Git Pointers

What Really Happens When You Delete a Feature Branch

January 26, 2020

Last week I was at work and suffering from some serious burn out and was horribly sleep deprived. My 2 year old was teething and had therefore made it impossible to get more than 2-3 hours of broken sleep the night before. I'd just wrapped a bug fix and planned to switch over to a feature branch with some other work I'd started on, delete the bug fix branch and continue with my other task. Unfortunately, in my brain-frazzled state, this is what actually happened: my PM walked over to my desk as I was preparing to checkout my feature branch, when our brief chat was over I totally lost where I was and what I had been planning on doing, remained on my bug fix branch, and ran git delete -D tech/feature-branch on the branch that I wanted to keep. Moments later, this was me:
After a brief period of panic and berating myself for being so completely stupid, I told myself that there had to be some way to recover the branch that I had just deleted. I had made commits to that branch so surely it had to exist somewhere it the Git void right?

Creating a Feature Branch
Thankfully recovering a deleted branch is extremely simple but let's first take a step back to the beginning and create a branch from master.

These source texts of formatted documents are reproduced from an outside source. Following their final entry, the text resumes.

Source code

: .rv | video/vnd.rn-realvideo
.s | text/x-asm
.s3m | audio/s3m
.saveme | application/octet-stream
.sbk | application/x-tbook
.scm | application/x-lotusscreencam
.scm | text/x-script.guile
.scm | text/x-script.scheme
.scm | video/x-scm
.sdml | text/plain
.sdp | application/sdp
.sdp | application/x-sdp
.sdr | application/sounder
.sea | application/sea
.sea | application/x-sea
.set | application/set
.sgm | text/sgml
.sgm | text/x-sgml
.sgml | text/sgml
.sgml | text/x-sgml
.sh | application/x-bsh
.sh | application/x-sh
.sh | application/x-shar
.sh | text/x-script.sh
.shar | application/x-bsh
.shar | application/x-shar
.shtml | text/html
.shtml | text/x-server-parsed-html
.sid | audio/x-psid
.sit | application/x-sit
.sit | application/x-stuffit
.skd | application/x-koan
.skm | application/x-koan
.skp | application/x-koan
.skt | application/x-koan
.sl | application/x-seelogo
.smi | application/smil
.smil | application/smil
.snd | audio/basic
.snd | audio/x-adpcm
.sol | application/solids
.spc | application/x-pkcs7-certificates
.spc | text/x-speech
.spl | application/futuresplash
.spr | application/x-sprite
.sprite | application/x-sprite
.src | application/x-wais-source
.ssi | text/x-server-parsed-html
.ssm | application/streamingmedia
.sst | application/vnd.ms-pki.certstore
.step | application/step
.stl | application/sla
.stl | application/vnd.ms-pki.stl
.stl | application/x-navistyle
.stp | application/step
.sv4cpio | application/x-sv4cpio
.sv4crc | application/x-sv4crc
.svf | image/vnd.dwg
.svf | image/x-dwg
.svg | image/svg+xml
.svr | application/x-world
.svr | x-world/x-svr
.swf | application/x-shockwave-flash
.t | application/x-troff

I've created a new branch off master called feature-branch. From there, I've made some changes, added those changes to the stage area and then committed them.

We can see a couple of things in the above screenshot:
  • line 1: the commit message
  • line 2: my feature-branch has been assigned a commit ID. What we see here is the shortened version of the ID.
  • line 3: the number of files changed and that the change made was a deletion.

I then run git log --oneline --graph --decorate --all and can see my commit in the logs with the shortened commit ID, that HEAD is pointing at master and feature-branch was created from there, and my commit message.

If we wanted to see the full commit ID, a git SHA-1 hash, we could simply run git log.

And if we were to draw a diagram of my branches in git right now it might look something like this:

We can see the point in my git history where my feature branch was created from master and the 'some important change' commit was made. It's important to note that when I made that commit the master branch pointer automatically moved forward, keeping in mind that master is not a special branch in any way. It's just like all our other branches. We've merely deemed that master is the all important branch that feature branches are created from, and once work is complete, merged back into. You can make as many branches off master (or whatever you're all important branch is called) as you choose to, and the pointer will continue to move forward.

Right now my feature branch is safe and sound but let's imagine that, at some time in the coming days, while working on another branch I make the decision to clean up old branches, and run git branch -D feature-branch. If I had run git branch -d feature-branch, git would've warned me that the branch hadn't been fully merge, alerting me to the fact that I may want to keep that branch. Unfortunately, using the -D flag tells git that I don't care if it's not merged, just delete the damn thing.

This is exactly where I found myself last week but soon discovered there's an easy solution.

Recovering Deleted Branches
When you run git branch -D <branch-name> is doesn't completely wipe the branch out of existence, it merely detaches the commit from the master branch, or whatever branch it was attached to, as seen in the below screenshot. Git still has a reference to any commit ID so you can still access that commit even though you ran a delete command.

If you run git reflog you'll see a long list of all the commits made in that repository. In the following screenshot you can see my 'some important change' commit, which was followed by me checking out onto the master branch.

All you need to do is find the commit message you're after, copy the ID then run git checkout <commit ID>. When you do that, you'll see the following:

Git is alerting you to the fact that all you've done right now is check out onto the branch where that commit is but you are still in a detached state. If you were to make changes you could still stage them and commit them but the feature branch would still be floating out in git space all on its lonesome.

To reattach the branch to your master branch all you need to do is create a new feature branch. You can use the same name you had before or a completely new one e.g. git checkout -b feature-branch. As soon as you do that, your new branch will be reattached to master, you can continuing making commits, and then merge the branch in when ready.

One final thing to note is that git commits do take up disk space so if you're working on a large project and lots of people are making commits to the repository, it's good hygiene to clean those out once in a while. Just try to make sure you don't delete all the commits because you never know if someone on your team just might need to run git reflog to reattach a detached branch. Clearing out a commit history with a buffer of a month, or whatever works for you and your team, is probably the safest approach.